Lou Reed, 1942 - 2013

Lou Reed is gone, and he deserved every drop of the considerable ink he has received over the last few days. Most of the stories, though, relied on a couple of leads to explain him, both of which were a bit limited: one was that he was surly with journalists and the other was that the person writing the story was hugely influenced by the Velvet Underground during his or her's formative years. The first mostly seems relevant for other writers, who can be touchy, understandably, when their brethren are dissed. I would be more curious about how he treated the people in his life, but that's not something we know much about, which is fine with me.

The second is fairly interesting, since the VU was indeed influential. As many stories noted, Eno or someone like him said that the VU only had 30,000 fans, but all of them started bands. In a way, Reed was like Dylan in this regard. How many heard Dylan and said, "I can do that!" Learn some folk and blues chords and then spray some poetic images all around them, and voila. In Reed's case, people saw they could come up with a chugging, minimalist rock groove seasoned with distortion, talk-sing some lyrics about life as it is, especially for denizens of our moral and social fringes, and deliver with attitude and supreme assurance: a nice recipe for a lot of the new wave and punk that followed.

My favorite instance of Reed's stripped down genius is his song about copping drugs, "I'm Waiting for the Man," with its pitch perfect snatch of dialogue, "Hey white boy, what you doin' uptown," and the incisive couplet, exploding with verisimilitude, "He's never early, he's always late / First thing you learn is you always have to wait." Indeed.

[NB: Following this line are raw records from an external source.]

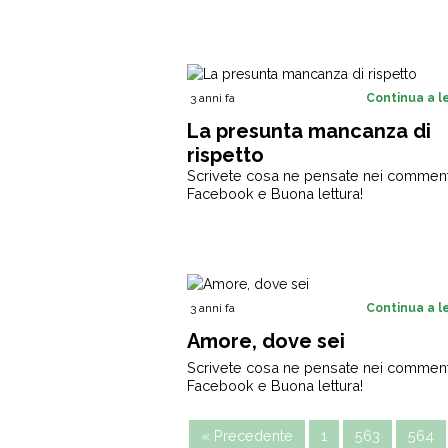
3 anni fa
Continua a 
La presunta mancanza di
rispetto
Scrivete cosa ne pensate nei comment
Facebook e Buona lettura!
3 anni fa
Continua a 
Amore, dove sei
Scrivete cosa ne pensate nei comment
Facebook e Buona lettura!
« Precedente
1
563
564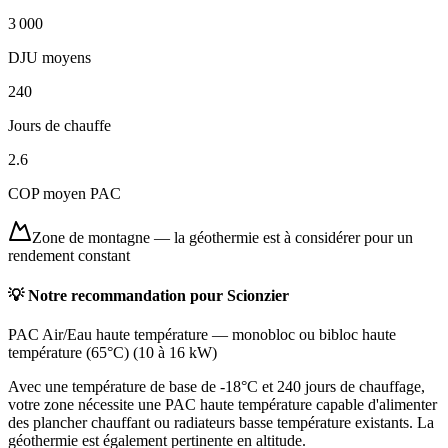
3 000
DJU moyens
240
Jours de chauffe
2.6
COP moyen PAC
Zone de montagne
—
la géothermie est à considérer pour un
rendement constant
💡 Notre recommandation pour
Scionzier
PAC Air/Eau haute température
—
monobloc ou bibloc haute
température (65°C)
(
10 à 16 kW
)
Avec une température de base de -18°C et 240 jours de chauffage,
votre zone nécessite une PAC haute température capable d'alimenter
des plancher chauffant ou radiateurs basse température existants. La
géothermie est également pertinente en altitude.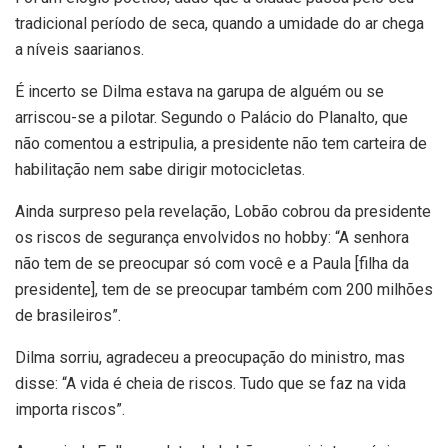
tradicional período de seca, quando a umidade do ar chega
a níveis saarianos.
É incerto se Dilma estava na garupa de alguém ou se
arriscou-se a pilotar. Segundo o Palácio do Planalto, que
não comentou a estripulia, a presidente não tem carteira de
habilitação nem sabe dirigir motocicletas.
Ainda surpreso pela revelação, Lobão cobrou da presidente
os riscos de segurança envolvidos no hobby: “A senhora
não tem de se preocupar só com você e a Paula [filha da
presidente], tem de se preocupar também com 200 milhões
de brasileiros”.
Dilma sorriu, agradeceu a preocupação do ministro, mas
disse: “A vida é cheia de riscos. Tudo que se faz na vida
importa riscos”.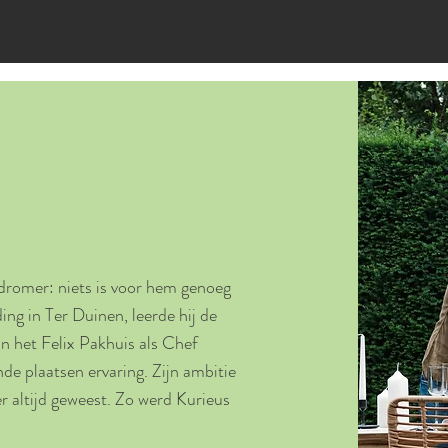
 dromer: niets is voor hem genoeg
ing in Ter Duinen, leerde hij de
 in het Felix Pakhuis als Chef
nde plaatsen ervaring. Zijn ambitie
 er altijd geweest. Zo werd Kurieus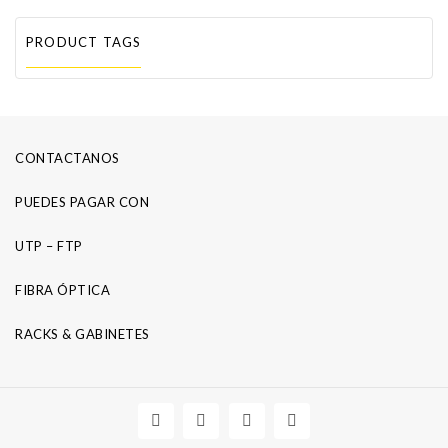
PRODUCT TAGS
CONTACTANOS
PUEDES PAGAR CON
UTP – FTP
FIBRA ÓPTICA
RACKS & GABINETES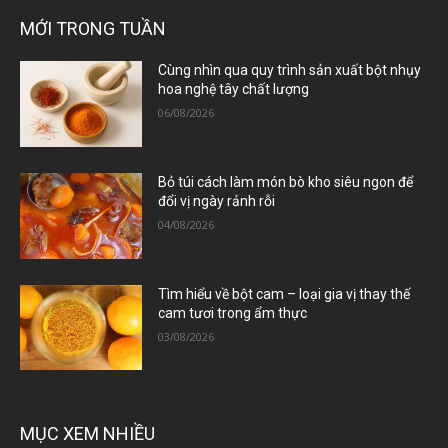
MỚI TRONG TUẦN
Cùng nhìn qua quy trình sản xuất bột nhụy
hoa nghệ tây chất lượng
06/08/2026
Bỏ túi cách làm món bò kho siêu ngon để
đổi vị ngày rảnh rỗi
04/08/2026
Tìm hiểu về bột cam – loại gia vị thay thế
cam tươi trong ẩm thực
03/08/2026
MỤC XEM NHIỀU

How many people heard that and decided to try their hand at writing, too? I mean, how hard is that? Hard enough.

What's really cool about both Dylan and Reed is that even with so many legions of followers, no one else ever sounded quite like them. That's because both are geniuses. They express themselves in ways that are at once universal and sui generis.

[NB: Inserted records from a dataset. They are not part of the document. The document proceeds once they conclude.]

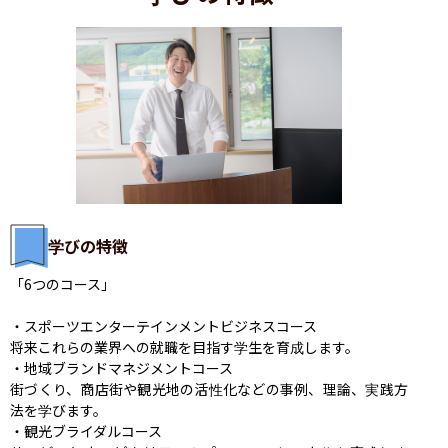
学びの特徴
「6つのコース」

・スポーツエンターテインメントビジネスコース

将来これらの業界への就職を目指す学生を育成します。

・地域ブランドマネジメントコース

街づくり、商店街や観光地の活性化などの事例、理論、実践方
法を学びます。

・観光ブライダルコース
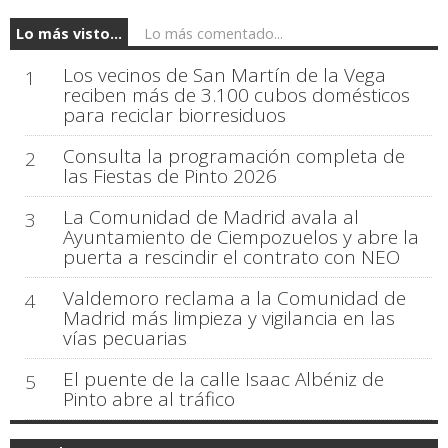
Lo más visto...
Lo más comentado...
Los vecinos de San Martín de la Vega
1
reciben más de 3.100 cubos domésticos
para reciclar biorresiduos
Consulta la programación completa de
2
las Fiestas de Pinto 2026
La Comunidad de Madrid avala al
3
Ayuntamiento de Ciempozuelos y abre la
puerta a rescindir el contrato con NEO
Valdemoro reclama a la Comunidad de
4
Madrid más limpieza y vigilancia en las
vías pecuarias
El puente de la calle Isaac Albéniz de
5
Pinto abre al tráfico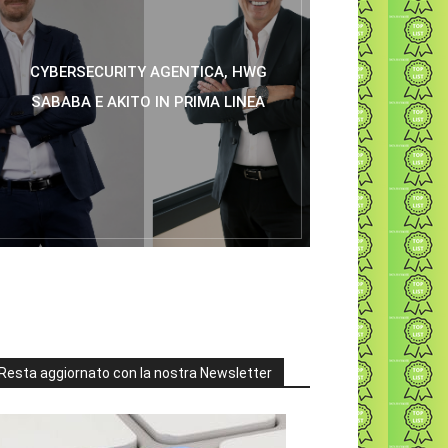
CYBERSECURITY AGENTICA, HWG
SABABA E AKITO IN PRIMA LINEA
Resta aggiornato con la nostra Newsletter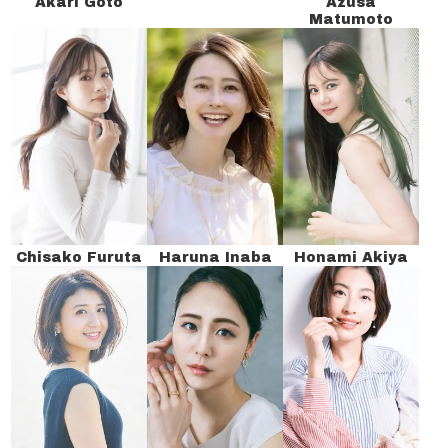
Akari Goto
Azusa
Matumoto
Chisako Furuta
Haruna Inaba
Honami Akiya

As for me, well, I wasn't one of those hip seventeen year olds obsessing over the VU with friends. No, all the way through college my friends and I listened mostly to stuff like the Allman Brothers, Led Zeppelin, Blue Oyster Cult, and so forth, along with some country-rock, prog-rock, and jazz-fusion. We were the template for that movie Dazed and Confused (and, yes, we did inhale). To the extent that we listened to Lou Reed, we got it through Rock and Roll Animal. Curiously, one of my roommates was into the New York Dolls, so there was that.

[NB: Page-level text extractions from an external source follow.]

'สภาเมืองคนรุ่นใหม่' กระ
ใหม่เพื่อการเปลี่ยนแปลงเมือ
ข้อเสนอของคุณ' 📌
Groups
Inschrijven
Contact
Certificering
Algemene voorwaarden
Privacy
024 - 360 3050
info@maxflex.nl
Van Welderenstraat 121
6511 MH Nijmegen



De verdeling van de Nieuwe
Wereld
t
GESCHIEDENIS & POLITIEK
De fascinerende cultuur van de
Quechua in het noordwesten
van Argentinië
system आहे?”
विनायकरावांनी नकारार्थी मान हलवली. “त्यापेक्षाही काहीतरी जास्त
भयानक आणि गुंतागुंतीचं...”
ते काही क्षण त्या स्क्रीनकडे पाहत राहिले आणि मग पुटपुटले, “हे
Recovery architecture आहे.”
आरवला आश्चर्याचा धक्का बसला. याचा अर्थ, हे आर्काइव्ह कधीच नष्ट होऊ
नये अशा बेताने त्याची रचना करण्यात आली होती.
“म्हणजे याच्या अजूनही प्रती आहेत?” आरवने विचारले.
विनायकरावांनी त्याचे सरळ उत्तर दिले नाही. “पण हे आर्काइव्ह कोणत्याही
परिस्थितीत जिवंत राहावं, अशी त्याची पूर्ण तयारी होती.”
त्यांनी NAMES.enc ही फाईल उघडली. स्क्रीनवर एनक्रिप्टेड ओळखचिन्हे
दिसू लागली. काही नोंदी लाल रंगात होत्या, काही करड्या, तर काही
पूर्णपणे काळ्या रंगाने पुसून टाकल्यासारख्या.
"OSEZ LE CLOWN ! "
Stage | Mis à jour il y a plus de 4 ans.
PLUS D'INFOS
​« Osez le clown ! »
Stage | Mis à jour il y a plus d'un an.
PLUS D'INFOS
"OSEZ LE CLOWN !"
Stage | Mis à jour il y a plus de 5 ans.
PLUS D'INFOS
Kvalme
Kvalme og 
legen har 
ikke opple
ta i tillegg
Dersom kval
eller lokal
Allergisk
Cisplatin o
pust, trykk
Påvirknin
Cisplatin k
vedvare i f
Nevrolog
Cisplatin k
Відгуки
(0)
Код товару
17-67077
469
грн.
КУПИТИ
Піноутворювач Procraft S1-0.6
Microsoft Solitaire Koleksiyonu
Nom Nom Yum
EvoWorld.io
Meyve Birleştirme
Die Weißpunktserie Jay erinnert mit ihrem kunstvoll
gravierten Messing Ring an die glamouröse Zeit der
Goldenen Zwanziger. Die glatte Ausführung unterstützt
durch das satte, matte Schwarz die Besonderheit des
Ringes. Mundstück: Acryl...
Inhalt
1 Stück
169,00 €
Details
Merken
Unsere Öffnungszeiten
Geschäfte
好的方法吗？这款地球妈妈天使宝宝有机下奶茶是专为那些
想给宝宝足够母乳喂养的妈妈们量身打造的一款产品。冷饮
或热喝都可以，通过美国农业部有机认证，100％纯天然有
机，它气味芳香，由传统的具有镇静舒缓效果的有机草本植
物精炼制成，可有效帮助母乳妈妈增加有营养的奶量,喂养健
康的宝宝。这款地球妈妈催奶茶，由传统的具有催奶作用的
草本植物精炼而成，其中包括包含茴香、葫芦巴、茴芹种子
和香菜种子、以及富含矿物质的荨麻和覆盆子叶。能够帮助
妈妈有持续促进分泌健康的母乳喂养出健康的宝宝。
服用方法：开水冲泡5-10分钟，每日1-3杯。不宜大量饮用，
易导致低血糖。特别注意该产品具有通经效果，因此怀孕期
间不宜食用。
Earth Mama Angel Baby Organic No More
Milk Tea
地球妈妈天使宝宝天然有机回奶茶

As fortune would have it, my true entry into Reed's work commenced at the time of his great mid-career purple patch that began in 1982 with The Blue Mask and extended through New Sensations and the album New York. This was the time for Reed's identity as a musician as opposed to a transgressive, cross-dressing figure to come to the fore. So that's how I really got to know Reed. At this point his band included the guitar virtuoso Robert Quine and the bassist Fernando Saunders, who would perform with Reed for the rest of Reed's career. Saunders' tone is so musical and melodic, not like anything you would associate with punk. He sounds a bit like a mix of Jaco Pastorius and Paul McCartney, actually.

So if you are interested in Lou Reed, understand that long after the transgressive Lou vanished from the scene, the musical Lou remained, which is who he was before the scene as well, I think.

UPDATE: 11-5
Reed's musicality, of course, includes his excellent guitar playing, distinguished by the sculpting of feedback. He also worked as a professional Tin Pan Alley type of songwriter for a while, too, in the early 60s, which means that his transgressiveness was often grounded in sweet melodies and doo wop chords: a nice combo.